Operator’s commercial director David Sharman tells Samantha Mayling that agents have helped it through an uncertain market this year
Newmarket Holidays is on course to equal or even surpass 2017’s record sales growth, thanks in part to axing its range of domestic and European coach breaks.
The operator’s sales soared by 15% in 2017, but 2018 was a more challenging year with “single-digit” growth.
However, after dropping coach breaks in January and focusing on air and cruise holidays, plus ongoing support from the trade, Newmarket is on track for a bumper 2019.
The new strategy has helped the operator to “firmly position” its brand, according to commercial director David Sharman.
He said: “Our air and cruise programmes represent by far the biggest proportion of our business and are where we believe the company can continue to grow.
“Agents are now much clearer about what to expect – higher quality, greater value and what Newmarket represents.
“Sales in these core areas have exceeded our expectations this year.”
The “security, advice and comfort” that agents offer customers during this time of political uncertainty mean that trade sales are “outstripping other channels”.
“Agents helped customers navigate the uncertainty and Newmarket attributes a significant proportion of this year’s growth to that belief,” he said.
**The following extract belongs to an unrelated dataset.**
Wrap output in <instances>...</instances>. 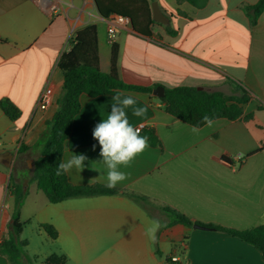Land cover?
Here are the masks:
<instances>
[{"label":"crops","instance_id":"1","mask_svg":"<svg viewBox=\"0 0 264 264\" xmlns=\"http://www.w3.org/2000/svg\"><path fill=\"white\" fill-rule=\"evenodd\" d=\"M149 1L158 3L169 23L155 22L150 37L130 28L110 40L109 24L95 0H59L52 16L36 0H0V104L11 102L21 112L13 121L0 107V154L14 155L10 166L0 163V243L9 238L17 213L25 226L36 220L40 238L57 251H27L32 264H44L53 254L66 255L67 264H264L261 252L245 241L195 225H172L161 211L156 215L164 227L153 244L145 230L154 219L142 204L120 195L51 204L31 181L34 177L23 173L33 152L36 160L40 157L41 136L58 109L63 88L59 62L76 32L96 25L101 71L110 72L117 48L118 72L126 84L190 86L250 98L241 119H219L193 133L192 126L165 111L153 92H124L136 99L134 107L147 108L143 117L127 109L130 123L154 130L159 142H148L128 166H120L127 178L116 187L194 222L239 231L264 225V12L256 25L246 13L259 0H199L200 8L176 0ZM43 93L50 97L45 109L40 107ZM112 97L81 96L63 155V161L74 154L88 157L82 171L67 173L75 185L107 183L92 130L107 118ZM25 179L33 190L24 189L27 195L17 210L16 194ZM42 224L54 226L58 239L52 240ZM174 255L179 262H172ZM0 264L10 262L0 255Z\"/></svg>","mask_w":264,"mask_h":264},{"label":"trees","instance_id":"2","mask_svg":"<svg viewBox=\"0 0 264 264\" xmlns=\"http://www.w3.org/2000/svg\"><path fill=\"white\" fill-rule=\"evenodd\" d=\"M176 1L202 7L199 0ZM95 2L99 13L105 19L112 16L127 18L131 21L136 32L147 37L152 35V27L155 21L149 0H95ZM263 12L264 0H259L258 3L246 8V13L253 25L257 24ZM117 63L118 49L113 48L110 72L101 71L99 37L96 25H89L77 31L70 40L69 51L63 54L59 62V70L63 76L62 94L57 102V112L52 120L47 123V130L41 136L43 148L34 169V180L49 203L58 204L67 199L97 196H124L142 204L154 220H158L156 211H161L171 217L172 225L182 224L188 227L200 225L208 230L227 233L258 249L264 259V225L239 231L215 224L194 222L170 207L158 206L149 198L129 190L118 187L109 189L104 184L99 183L75 185L69 181L67 173L61 176L55 174L57 165L63 161L65 143L72 134L74 120L81 111L80 99L83 94L92 98L113 96L116 89H120L122 92L133 91L152 94L153 90L157 88V86L149 88L124 83L120 78ZM249 99L246 93L241 97L232 98L221 91L207 92L190 86L167 88L166 96L158 98L167 113L190 126L198 128L205 126L202 123L204 115L212 117L215 121L219 119L230 121L241 119L243 106L249 102ZM0 107L13 121L18 120L21 116L20 110L11 102H3ZM141 135L146 136L151 145H157L159 142L155 131L152 129L143 130ZM25 152L26 150L23 149L21 153ZM26 195L27 192L22 189L18 190L16 194L17 210L21 208ZM24 227L25 224L21 222L20 214L17 213L9 226V238L0 243V255L6 257L10 264H32V259L25 251L29 242L21 239ZM40 227L52 240L58 239V231L51 224H42ZM67 263L68 258L64 254H53L44 262V264Z\"/></svg>","mask_w":264,"mask_h":264},{"label":"clouds","instance_id":"3","mask_svg":"<svg viewBox=\"0 0 264 264\" xmlns=\"http://www.w3.org/2000/svg\"><path fill=\"white\" fill-rule=\"evenodd\" d=\"M113 103L106 119H102L92 130V137L100 147L99 155L107 168L106 187L113 189L127 177L120 171V166H128L137 156L148 148V138L141 135V129L134 127L129 120L127 109H132V114L136 117H143L146 107H134L137 104L132 95L115 90L112 97ZM216 121L208 116L202 117V123L207 127H212ZM193 133H198L200 129L196 126L191 128ZM96 144L92 145L95 151ZM88 157L85 154H74L67 161H62L57 165L56 175L61 176L69 173L73 168L82 171L85 168V161ZM164 227L159 220H153L145 230V235L153 243H158L157 233Z\"/></svg>","mask_w":264,"mask_h":264},{"label":"rangeland","instance_id":"4","mask_svg":"<svg viewBox=\"0 0 264 264\" xmlns=\"http://www.w3.org/2000/svg\"><path fill=\"white\" fill-rule=\"evenodd\" d=\"M37 152H33L32 153V157L27 158V160L30 162L29 164L26 163L24 164V168H26V171H24L23 173H25V175L33 176L34 177V169H35V163H36V159H37ZM31 181H34L36 184V181L33 179ZM22 190L24 191V189H28V191H32L33 190V184L28 183V180L25 179L22 185ZM35 214V210H33L32 215ZM22 240H29L31 242V247L28 249L26 248V253L27 251L31 252V251H40L43 253H49L50 251L56 252L57 250H55V247H51L48 246L42 238H40V229L38 226V223L36 220H32V222L30 224H27L25 226V230H24V234L21 236Z\"/></svg>","mask_w":264,"mask_h":264},{"label":"built area","instance_id":"5","mask_svg":"<svg viewBox=\"0 0 264 264\" xmlns=\"http://www.w3.org/2000/svg\"><path fill=\"white\" fill-rule=\"evenodd\" d=\"M39 3L41 8L49 15H54L58 8H59V0H36ZM109 24V37L110 40H113L120 29H130L131 28V21L127 18L119 17V16H112L111 18L107 19ZM50 103V97L47 93H43L40 98V107L45 109L46 106ZM138 128L141 129V133L144 130L143 126H139ZM172 262L176 263L179 262V258L174 255L171 257Z\"/></svg>","mask_w":264,"mask_h":264},{"label":"water","instance_id":"6","mask_svg":"<svg viewBox=\"0 0 264 264\" xmlns=\"http://www.w3.org/2000/svg\"><path fill=\"white\" fill-rule=\"evenodd\" d=\"M151 8H152L153 19L155 22L162 23V24H168L169 23L168 18L163 14V12L161 11L157 2H153L151 4ZM102 18L107 21V19H105L104 17H102ZM131 28L133 29V32H135L136 34H139L138 32H136L134 30L132 23H131ZM199 90H201V89H199ZM153 95L157 98H164L166 96V89L163 86H159L153 90ZM13 157H14V155L10 152L0 154V163H3V164L10 166L12 161H13ZM194 227L196 229L208 230L206 227H203L200 225H195Z\"/></svg>","mask_w":264,"mask_h":264}]
</instances>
Newmarket’s membership of the Association of Touring & Adventure Suppliers (Atas) also pays dividends.
“Atas has placed an important spotlight on this sector,” said Sharman. “The touring sector is lucky to have such a strong trade voice. News and commentary are at the heart of Atas’s activities and it has facilitated operators coming together as a body.
“It gives gravitas to the sector and shows what potential there is for agents to sell a diverse range of holidays to a wide demographic.
“The events are crucial. Agents attend these events – where else can we showcase what Newmarket offers?”
Many high street stores now have their own touring sections, Sharman noted.
To tap into this growing demand, Newmarket upgraded its trade portal earlier this year to offer more training and marketing support – and is seeing positive feedback from agents.
Overall, Newmarket employs 150 staff, and its trade sales team of six plans to recruit more in the second half of 2019 to help growth in 2020.
Furthermore, it has dedicated retail support in its call centre, marketing and finance teams.
Plans for 2020 will get another boost in September when new chief executive Niel Alobaidi takes the reins.
“That appointment represents the next significant step in the implementation of our strategic plan,” said Sharman.
“We have a loyal customer base, a firm financial base, and excellent relationships with our suppliers and partners. We also, and most importantly, have a team immersed in destination and operational expertise.”
One particularly strong market is long-haul, and Europe is still growing, albeit in an “unpredictable” manner, Sharman said.
Newmarket has nine tours to India and Nepal, with more in the pipeline, and other growth areas are Asia, South America and African safaris.
“Touring America and Canada continues to be popular and these destinations remain at the heart of our portfolio,” added Sharman.
Despite uncertainty in Europe, Sharman remains “bullish” about the overall picture on the Continent.
“We have therefore continued with our own European flight charter programme to Italy in 2020,” he said.
“Italy continues to be the destination of choice and we offer a range of tour types, from gourmet to vineyards, opera to train journeys, plus favourites such as the stunning Amalfi coast or the less-travelled beauty of Puglia.”
Newmarket is also looking to expand its range in Croatia.
“The strategic review to focus on escorted tours by air and cruise holidays has enabled us to further strengthen our core activities and not chase sales in areas that were not performing,” he said.
“We introduced 35 new tours in our January 2019 collection and our summer launch will see further exciting additions.”
The over-50s market is Newmarket’s priority and its portfolio of more than 300 holidays is evolving to cater for different audiences within that sector.
“The introduction of small-group tours, for example, appealed to a
new customer base that wouldn’t look to travel on a tour of 40. We also have a growing number of rail-based escorted tours,” said Sharman.
“You don’t have to abandon your core to appeal to a wider customer base.”
He added: “There are now more than 23 million people aged over 50 in the UK – that is more than a third of the population and it is also the third with the highest level of disposable income.”
Further ahead, Sharman feels the issue of overtourism is one of travel’s biggest challenges.
“Satisfying customers’ thirst for travel, exploration and new experiences needs to be balanced with achieving it in a sustainable way,” he said.
“If we don’t do this ourselves, I can see the consumer calling us to account and demanding that we provide travel in a sustainable way.”